* [Brief]: The data is to be reproduced in full and without error.

* [Data to use]:
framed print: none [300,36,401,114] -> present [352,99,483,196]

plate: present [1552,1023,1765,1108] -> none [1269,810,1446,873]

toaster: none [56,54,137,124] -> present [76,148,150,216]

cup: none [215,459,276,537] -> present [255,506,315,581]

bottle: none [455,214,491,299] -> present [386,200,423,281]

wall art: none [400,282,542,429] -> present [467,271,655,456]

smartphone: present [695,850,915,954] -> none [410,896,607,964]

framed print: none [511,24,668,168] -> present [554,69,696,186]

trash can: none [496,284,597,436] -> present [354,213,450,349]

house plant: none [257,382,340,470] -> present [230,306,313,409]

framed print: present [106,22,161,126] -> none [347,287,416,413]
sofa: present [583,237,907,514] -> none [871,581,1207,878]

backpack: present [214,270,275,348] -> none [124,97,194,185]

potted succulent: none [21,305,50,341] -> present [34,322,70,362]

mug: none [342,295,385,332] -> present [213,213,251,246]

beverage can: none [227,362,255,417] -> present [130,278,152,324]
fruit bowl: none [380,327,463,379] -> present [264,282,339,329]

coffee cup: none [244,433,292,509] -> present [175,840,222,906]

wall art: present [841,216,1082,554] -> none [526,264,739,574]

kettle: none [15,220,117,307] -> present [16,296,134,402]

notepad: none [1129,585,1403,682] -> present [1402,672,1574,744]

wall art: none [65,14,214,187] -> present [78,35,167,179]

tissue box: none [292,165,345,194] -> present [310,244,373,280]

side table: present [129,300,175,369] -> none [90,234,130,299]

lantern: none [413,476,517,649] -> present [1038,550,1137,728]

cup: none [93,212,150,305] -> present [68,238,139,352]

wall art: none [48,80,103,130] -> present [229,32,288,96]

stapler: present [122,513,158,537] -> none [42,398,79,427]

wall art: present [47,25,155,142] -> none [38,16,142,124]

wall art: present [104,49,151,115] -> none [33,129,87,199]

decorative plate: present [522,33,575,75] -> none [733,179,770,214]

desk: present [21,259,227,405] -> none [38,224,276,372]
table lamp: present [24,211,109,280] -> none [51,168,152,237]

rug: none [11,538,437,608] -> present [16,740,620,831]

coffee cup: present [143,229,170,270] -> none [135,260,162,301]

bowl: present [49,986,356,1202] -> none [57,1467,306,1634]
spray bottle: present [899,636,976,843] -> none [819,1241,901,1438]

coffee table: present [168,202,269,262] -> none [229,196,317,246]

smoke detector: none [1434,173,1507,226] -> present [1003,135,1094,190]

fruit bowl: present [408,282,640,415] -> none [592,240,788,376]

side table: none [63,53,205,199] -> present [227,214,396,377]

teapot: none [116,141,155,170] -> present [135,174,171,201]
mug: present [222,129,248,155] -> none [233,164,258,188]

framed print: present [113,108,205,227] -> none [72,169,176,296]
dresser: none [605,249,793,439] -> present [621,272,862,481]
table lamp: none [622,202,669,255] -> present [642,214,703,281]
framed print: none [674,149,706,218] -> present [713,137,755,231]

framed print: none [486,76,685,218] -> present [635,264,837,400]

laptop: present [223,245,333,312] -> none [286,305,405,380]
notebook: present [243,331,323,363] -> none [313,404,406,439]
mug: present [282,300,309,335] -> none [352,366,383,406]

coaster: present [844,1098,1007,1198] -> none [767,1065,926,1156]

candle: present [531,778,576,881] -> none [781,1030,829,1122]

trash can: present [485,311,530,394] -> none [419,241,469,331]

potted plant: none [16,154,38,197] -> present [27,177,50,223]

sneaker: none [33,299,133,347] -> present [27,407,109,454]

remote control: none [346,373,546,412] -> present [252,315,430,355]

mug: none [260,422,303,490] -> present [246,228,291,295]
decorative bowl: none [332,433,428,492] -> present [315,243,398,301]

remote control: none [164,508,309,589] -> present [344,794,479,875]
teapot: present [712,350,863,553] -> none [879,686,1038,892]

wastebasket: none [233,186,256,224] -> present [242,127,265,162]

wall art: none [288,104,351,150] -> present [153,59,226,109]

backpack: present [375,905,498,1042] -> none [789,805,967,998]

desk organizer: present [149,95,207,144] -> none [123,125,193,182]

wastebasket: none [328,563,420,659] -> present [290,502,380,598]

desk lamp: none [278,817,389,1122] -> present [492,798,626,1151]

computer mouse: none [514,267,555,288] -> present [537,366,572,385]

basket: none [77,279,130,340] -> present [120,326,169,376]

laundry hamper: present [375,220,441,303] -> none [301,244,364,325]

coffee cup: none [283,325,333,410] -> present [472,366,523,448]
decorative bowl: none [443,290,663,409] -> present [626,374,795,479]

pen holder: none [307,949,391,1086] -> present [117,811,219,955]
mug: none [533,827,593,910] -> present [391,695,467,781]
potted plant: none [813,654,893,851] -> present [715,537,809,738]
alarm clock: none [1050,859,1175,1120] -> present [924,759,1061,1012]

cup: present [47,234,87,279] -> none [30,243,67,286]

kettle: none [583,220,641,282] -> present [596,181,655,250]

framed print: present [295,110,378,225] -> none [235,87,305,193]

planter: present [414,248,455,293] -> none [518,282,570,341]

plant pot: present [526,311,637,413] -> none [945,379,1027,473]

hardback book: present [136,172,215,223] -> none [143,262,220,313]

* [Answer box]:
framed print: none [300,36,401,114] -> present [352,99,483,196]

plate: present [1552,1023,1765,1108] -> none [1269,810,1446,873]

toaster: none [56,54,137,124] -> present [76,148,150,216]

cup: none [215,459,276,537] -> present [255,506,315,581]

bottle: none [455,214,491,299] -> present [386,200,423,281]

wall art: none [400,282,542,429] -> present [467,271,655,456]

smartphone: present [695,850,915,954] -> none [410,896,607,964]

framed print: none [511,24,668,168] -> present [554,69,696,186]

trash can: none [496,284,597,436] -> present [354,213,450,349]

house plant: none [257,382,340,470] -> present [230,306,313,409]

framed print: present [106,22,161,126] -> none [347,287,416,413]
sofa: present [583,237,907,514] -> none [871,581,1207,878]

backpack: present [214,270,275,348] -> none [124,97,194,185]

potted succulent: none [21,305,50,341] -> present [34,322,70,362]

mug: none [342,295,385,332] -> present [213,213,251,246]

beverage can: none [227,362,255,417] -> present [130,278,152,324]
fruit bowl: none [380,327,463,379] -> present [264,282,339,329]

coffee cup: none [244,433,292,509] -> present [175,840,222,906]

wall art: present [841,216,1082,554] -> none [526,264,739,574]

kettle: none [15,220,117,307] -> present [16,296,134,402]

notepad: none [1129,585,1403,682] -> present [1402,672,1574,744]

wall art: none [65,14,214,187] -> present [78,35,167,179]

tissue box: none [292,165,345,194] -> present [310,244,373,280]

side table: present [129,300,175,369] -> none [90,234,130,299]

lantern: none [413,476,517,649] -> present [1038,550,1137,728]

cup: none [93,212,150,305] -> present [68,238,139,352]

wall art: none [48,80,103,130] -> present [229,32,288,96]

stapler: present [122,513,158,537] -> none [42,398,79,427]

wall art: present [47,25,155,142] -> none [38,16,142,124]

wall art: present [104,49,151,115] -> none [33,129,87,199]

decorative plate: present [522,33,575,75] -> none [733,179,770,214]

desk: present [21,259,227,405] -> none [38,224,276,372]
table lamp: present [24,211,109,280] -> none [51,168,152,237]

rug: none [11,538,437,608] -> present [16,740,620,831]

coffee cup: present [143,229,170,270] -> none [135,260,162,301]

bowl: present [49,986,356,1202] -> none [57,1467,306,1634]
spray bottle: present [899,636,976,843] -> none [819,1241,901,1438]

coffee table: present [168,202,269,262] -> none [229,196,317,246]

smoke detector: none [1434,173,1507,226] -> present [1003,135,1094,190]

fruit bowl: present [408,282,640,415] -> none [592,240,788,376]

side table: none [63,53,205,199] -> present [227,214,396,377]

teapot: none [116,141,155,170] -> present [135,174,171,201]
mug: present [222,129,248,155] -> none [233,164,258,188]

framed print: present [113,108,205,227] -> none [72,169,176,296]
dresser: none [605,249,793,439] -> present [621,272,862,481]
table lamp: none [622,202,669,255] -> present [642,214,703,281]
framed print: none [674,149,706,218] -> present [713,137,755,231]

framed print: none [486,76,685,218] -> present [635,264,837,400]

laptop: present [223,245,333,312] -> none [286,305,405,380]
notebook: present [243,331,323,363] -> none [313,404,406,439]
mug: present [282,300,309,335] -> none [352,366,383,406]

coaster: present [844,1098,1007,1198] -> none [767,1065,926,1156]

candle: present [531,778,576,881] -> none [781,1030,829,1122]

trash can: present [485,311,530,394] -> none [419,241,469,331]

potted plant: none [16,154,38,197] -> present [27,177,50,223]

sneaker: none [33,299,133,347] -> present [27,407,109,454]

remote control: none [346,373,546,412] -> present [252,315,430,355]

mug: none [260,422,303,490] -> present [246,228,291,295]
decorative bowl: none [332,433,428,492] -> present [315,243,398,301]

remote control: none [164,508,309,589] -> present [344,794,479,875]
teapot: present [712,350,863,553] -> none [879,686,1038,892]

wastebasket: none [233,186,256,224] -> present [242,127,265,162]

wall art: none [288,104,351,150] -> present [153,59,226,109]

backpack: present [375,905,498,1042] -> none [789,805,967,998]

desk organizer: present [149,95,207,144] -> none [123,125,193,182]

wastebasket: none [328,563,420,659] -> present [290,502,380,598]

desk lamp: none [278,817,389,1122] -> present [492,798,626,1151]

computer mouse: none [514,267,555,288] -> present [537,366,572,385]

basket: none [77,279,130,340] -> present [120,326,169,376]

laundry hamper: present [375,220,441,303] -> none [301,244,364,325]

coffee cup: none [283,325,333,410] -> present [472,366,523,448]
decorative bowl: none [443,290,663,409] -> present [626,374,795,479]

pen holder: none [307,949,391,1086] -> present [117,811,219,955]
mug: none [533,827,593,910] -> present [391,695,467,781]
potted plant: none [813,654,893,851] -> present [715,537,809,738]
alarm clock: none [1050,859,1175,1120] -> present [924,759,1061,1012]

cup: present [47,234,87,279] -> none [30,243,67,286]

kettle: none [583,220,641,282] -> present [596,181,655,250]

framed print: present [295,110,378,225] -> none [235,87,305,193]

planter: present [414,248,455,293] -> none [518,282,570,341]

plant pot: present [526,311,637,413] -> none [945,379,1027,473]

hardback book: present [136,172,215,223] -> none [143,262,220,313]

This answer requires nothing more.